Open tysonzero opened 5 years ago

tysonzero commented 5 years ago

I noticed distance is documented to not support geographic coordinate systems, so my followup question is what level of support this library has for geographic coordinate systems, and if any of the currently missing support is planned/desired.

ewestern commented 5 years ago

Interesting, I had thought that postgis mostly directly used geos under the hood, but it looks like they have a lot of their own logic for doing some of the geometrical operations on spheroids. At the moment, I think it's probably best to keep this limited to the functionality present in the underlying geos library. Unless I'm missing something, I don't thing geos exports a function that makes a distance calculation on a spheroid.

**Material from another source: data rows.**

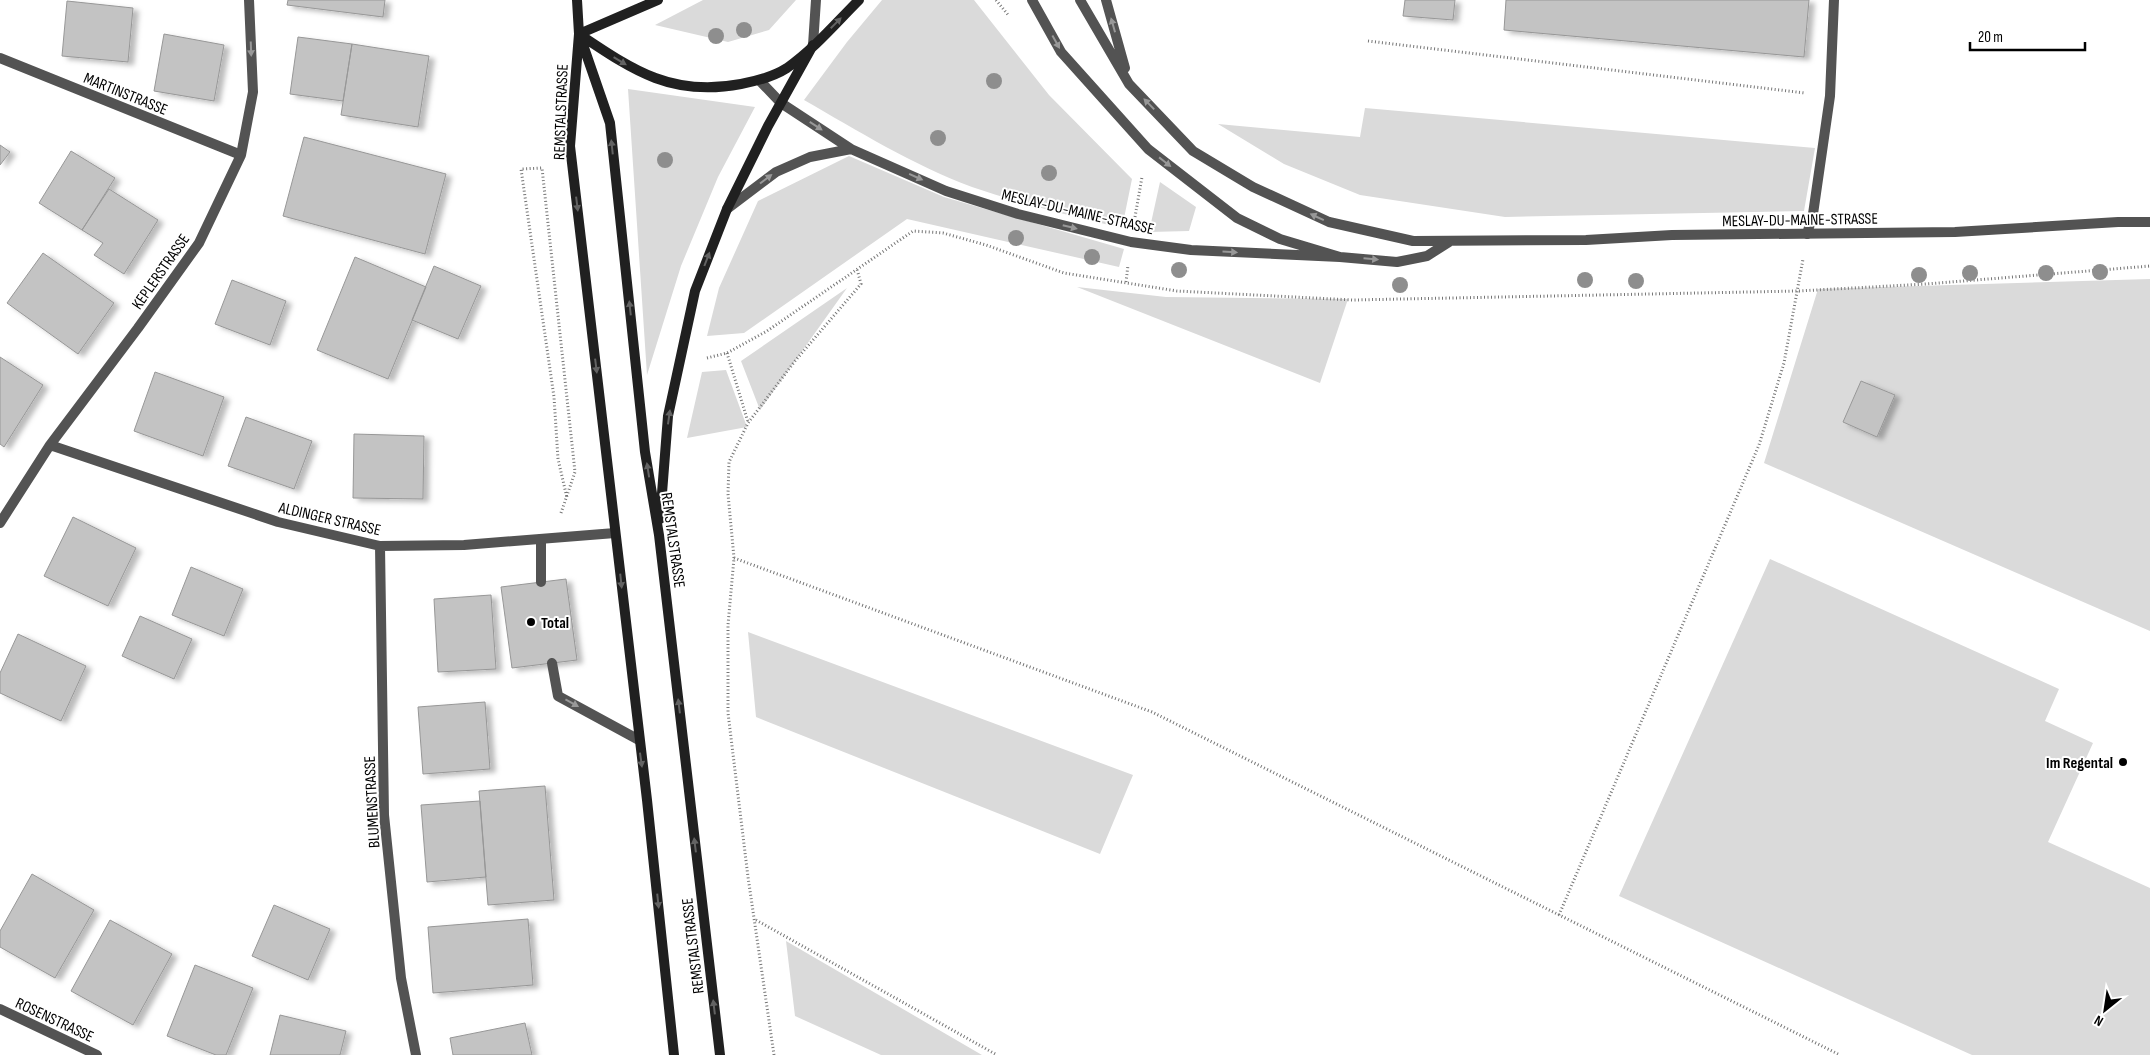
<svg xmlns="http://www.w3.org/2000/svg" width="2150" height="1055" font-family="'Sofia Sans Condensed',sans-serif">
<defs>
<filter id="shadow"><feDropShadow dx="5.5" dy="3" stdDeviation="2.5" flood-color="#0004"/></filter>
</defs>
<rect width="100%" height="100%" fill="#fff"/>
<path fill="#dadada" d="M703 0H796L769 30 728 42 655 25Z
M882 0H974L1049 95 1132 179 1122 228C1072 216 1021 204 972 187 913 165 858 131 804 100L847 42Z
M628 89 755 107 718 177 681 266 647 375Z
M1365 108 1815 148 1804 211 1505 217 1360 195 1284 164 1218 124 1360 137Z
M849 156 944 197 1124 249 1119 267 907 219 744 333 707 336 719 288 758 201Z
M1160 182 1196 207 1189 231 1149 232Z
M2150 279V631L1764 463 1818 289Z
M1077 287 1166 297 1348 299 1320 383Z
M847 288 760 410 741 361Z
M726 370 747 427 687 438 702 372Z
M1770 559 2059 689 2045 721 2093 743 2048 842 2150 888V1055H1972L1619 896Z
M748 632 1133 775 1100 854 756 717Z
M786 941 982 1055H881L795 1016Z"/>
<path fill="#c3c3c3" stroke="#979797" filter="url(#shadow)" d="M288 0H385L383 17 287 5Z
M1405 0H1455L1453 20 1403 16Z
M1506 0H1809L1804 57 1504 30Z
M67 1 133 8 128 62 62 56Z
M164 34 224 45 214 101 154 91Z
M298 37 352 44 343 101 290 94Z
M352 44 429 56 418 127 341 115Z
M304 137 446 174 425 254 283 216Z
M0 145 10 152 0 165Z
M71 151 115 178 82 230 39 203Z
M109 189 158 220 124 274 94 255 103 243 82 230Z
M43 253 114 303 78 354 7 303Z
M355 257 426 287 388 379 317 350Z
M434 266 481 286 458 339 412 320Z
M232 280 286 301 270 345 215 324Z
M0 357 43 385 4 447 0 444Z
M155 372 224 397 203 456 134 431Z
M1861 381 1895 395 1877 437 1843 422Z
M246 417 312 441 294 489 228 466Z
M354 434 424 436 423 499 353 498Z
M73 517 136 548 108 606 44 576Z
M191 567 243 589 224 636 172 615Z
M566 579 577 660 512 668 501 587Z
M491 595 496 669 438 672 434 599Z
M140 616 192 639 174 679 122 656Z
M18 634 86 666 61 721 0 693V673Z
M485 702 490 769 423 774 418 707Z
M545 786 554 900 488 905 479 791Z
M480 801 486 877 427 882 421 805Z
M32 874 94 910 55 978 0 947V931Z
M274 905 330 929 308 980 252 956Z
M528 919 533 985 433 993 428 927Z
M110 920 172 954 133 1025 71 991Z
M195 965 253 988 226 1055H216L167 1036Z
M280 1015 346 1031 340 1055H270Z
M525 1023 532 1055H453L450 1038Z"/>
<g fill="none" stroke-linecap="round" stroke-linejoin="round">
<path stroke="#757575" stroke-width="3" stroke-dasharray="1 2.5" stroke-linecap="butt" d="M996 0 1009 16
M1368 41 1805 93
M1135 217 1142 177
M1126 282 1128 265
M727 353 748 422
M707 358 727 353 767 331 913 231 943 233 986 245 1064 273 1177 291 1353 300 1798 291 1926 284 2150 266
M561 513 575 472 542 168 521 169 554 397 558 459 567 498
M734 558 1152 712 1840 1055
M1559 915 1759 445 1784 363 1803 259
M756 920 997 1055
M774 1055 748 877 728 713V625L734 558 728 494 729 462 748 423 795 361 861 284 857 269"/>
<path stroke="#535353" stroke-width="10" d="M813 45 816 0
M1807 234 1813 214 1830 96 1834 0
M541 539V582
M552 663 558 696 639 740"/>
<path stroke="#535353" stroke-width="10" d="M1032 0 1061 52 1148 149 1237 218 1280 239 1340 257 1397 262 1427 256 1449 242
M1080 0 1129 84 1193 151 1253 187 1329 222 1413 241 1586 240 1672 235 1955 232 2118 222H2150
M1106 0 1125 68
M0 58 241 155
M760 81 781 103 851 149
M727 209 776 172 810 157 851 149 946 191 1018 214 1131 242 1191 250 1340 257
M50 445 278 522 380 546 464 545 615 533
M0 523 50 445 138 328 199 243 241 155 253 92 249 0
M380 546 384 815 401 978 416 1055
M0 1009 97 1055"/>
<path stroke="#202020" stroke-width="10" d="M577 0 579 34 570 146 647 800 674 1055
M579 34C634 71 672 97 741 84 757 81 773 77 787 68 814 49 836 23 859 0
M579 34 658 0
M581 39 610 123 645 452 659 535 720 1055
M660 519 668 416 695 291 727 209 768 126 813 45"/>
</g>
<g fill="#8e8e8e">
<circle cx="744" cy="30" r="8"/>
<circle cx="716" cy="36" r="8"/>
<circle cx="994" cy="81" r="8"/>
<circle cx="938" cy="138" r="8"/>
<circle cx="665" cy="160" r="8"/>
<circle cx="1049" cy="173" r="8"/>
<circle cx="1016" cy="238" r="8"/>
<circle cx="1092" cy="257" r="8"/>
<circle cx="1179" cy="270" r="8"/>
<circle cx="2100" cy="272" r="8"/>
<circle cx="1970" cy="273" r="8"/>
<circle cx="2046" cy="273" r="8"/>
<circle cx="1919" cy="275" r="8"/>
<circle cx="1585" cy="280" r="8"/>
<circle cx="1636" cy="281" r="8"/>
<circle cx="1400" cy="285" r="8"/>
</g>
<defs><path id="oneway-solid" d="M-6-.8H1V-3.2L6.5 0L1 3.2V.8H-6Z" transform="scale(1.25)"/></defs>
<g fill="#636363">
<use href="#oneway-solid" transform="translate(836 23) rotate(-45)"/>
<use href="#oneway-solid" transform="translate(620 61) rotate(31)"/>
<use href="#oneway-solid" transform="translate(612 147) rotate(-96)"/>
<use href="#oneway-solid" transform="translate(577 204) rotate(83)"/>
<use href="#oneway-solid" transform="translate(707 259) rotate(-69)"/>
<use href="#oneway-solid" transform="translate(630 308) rotate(-96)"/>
<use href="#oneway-solid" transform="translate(596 366) rotate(83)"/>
<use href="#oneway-solid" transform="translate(669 417) rotate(-82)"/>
<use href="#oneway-solid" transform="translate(648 470) rotate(-99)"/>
<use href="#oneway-solid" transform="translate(621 581) rotate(84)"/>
<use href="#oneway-solid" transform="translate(679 706) rotate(-97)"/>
<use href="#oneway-solid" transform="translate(641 760) rotate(82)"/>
<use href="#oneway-solid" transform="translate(695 845) rotate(-97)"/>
<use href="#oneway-solid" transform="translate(658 901) rotate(84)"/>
<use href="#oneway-solid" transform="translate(714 1007) rotate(-97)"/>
</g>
<g fill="#989898">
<use href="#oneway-solid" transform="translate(1113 25) rotate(-106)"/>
<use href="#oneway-solid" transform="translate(1056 42) rotate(61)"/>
<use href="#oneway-solid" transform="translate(251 49) rotate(88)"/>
<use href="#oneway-solid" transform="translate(1149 104) rotate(-134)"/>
<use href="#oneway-solid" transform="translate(816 126) rotate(33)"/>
<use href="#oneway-solid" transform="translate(1165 162) rotate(38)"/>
<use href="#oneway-solid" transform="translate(916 177) rotate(24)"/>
<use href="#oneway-solid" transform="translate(766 179) rotate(-37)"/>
<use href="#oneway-solid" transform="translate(1317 217) rotate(-155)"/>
<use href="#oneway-solid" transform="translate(1070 227) rotate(14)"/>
<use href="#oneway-solid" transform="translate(1230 252) rotate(3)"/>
<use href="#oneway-solid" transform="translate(1371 259) rotate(5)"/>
<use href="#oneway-solid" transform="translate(572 703) rotate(29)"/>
</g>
<g fill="#000" stroke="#fff" stroke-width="2">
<circle cx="531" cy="622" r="5"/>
<circle cx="2123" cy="762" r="5"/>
</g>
<g text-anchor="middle" stroke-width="4" stroke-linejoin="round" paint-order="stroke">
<g font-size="16" fill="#000" stroke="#fff">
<text transform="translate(126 93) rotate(22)" y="6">MARTINSTRASSE</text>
<text transform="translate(560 112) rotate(-88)" y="6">REMSTALSTRASSE</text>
<text transform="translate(1078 211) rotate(13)" y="6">MESLAY-DU-MAINE-STRASSE</text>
<text transform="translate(1800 219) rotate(-1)" y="6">MESLAY-DU-MAINE-STRASSE</text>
<text transform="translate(160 271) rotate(-55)" y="6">KEPLERSTRASSE</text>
<text transform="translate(330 518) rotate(13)" y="6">ALDINGER STRASSE</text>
<text transform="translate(674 540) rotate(82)" y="6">REMSTALSTRASSE</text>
<text transform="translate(371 802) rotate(-93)" y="6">BLUMENSTRASSE</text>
<text transform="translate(692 946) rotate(-97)" y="6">REMSTALSTRASSE</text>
<text transform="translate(55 1019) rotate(25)" y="6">ROSENSTRASSE</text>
</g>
<g font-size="16" font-weight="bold" fill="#000" stroke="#fff" text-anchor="start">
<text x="541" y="628">Total</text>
<text x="2113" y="768" text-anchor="end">Im Regental</text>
</g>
</g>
<g transform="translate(2105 1010) rotate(210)" stroke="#ffffff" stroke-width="4" paint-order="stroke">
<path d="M0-4L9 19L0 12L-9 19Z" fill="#000000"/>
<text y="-8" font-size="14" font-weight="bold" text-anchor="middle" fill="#000000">N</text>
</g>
<path d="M1970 42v8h115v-8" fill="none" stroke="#000000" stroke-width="2.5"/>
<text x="1978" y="42" font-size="15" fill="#000000" stroke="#ffffff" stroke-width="4" paint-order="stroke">20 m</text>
</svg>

tysonzero commented 5 years ago

Hmm I assumed that Geos did provide this functionality. So does it basically just not handle SRID 4326 correctly?

ewestern commented 5 years ago

My understanding is that geos does not use SRID in any of its calculations. The reason it is included in the types is to maintain consistency for other applications, especially wrt serialization/deserialization.

tysonzero commented 5 years ago

Hmm ok interesting. So is the geography type which correctly handles 4326 a PostGIS specific thing based on how 4326 should be handled but isn't by Geos itself?

ewestern commented 5 years ago

A geography type is definitely a PostGIS-specific thing. That said, many of the functions exported by geos don't depend on a spheroid projection.

You can tell which functions existing in PostGIS use spheroid calculations (and will therefore have different results than the 2D calculations performed by GEOS) by looking at the types here: https://postgis.net/docs/manual-2.5/reference.html

For example ST_Union uses geos' union. As such, its argument type is geometry, and it automatically casts geography to geometry and performs the same calculation as geos.

ST_Distance, on the other hand, has specialized geography implementation, so that will use Postgis native code when called on a geography and GEOS code when called on a geometry.

Does that make sense?

tysonzero commented 5 years ago

Yeah that makes sense.

Although it looks like looking at the types is not a universal rule for things being SRID agnostic. For example it looks like ST_Union can be problematic when operating on Geographies in some cases.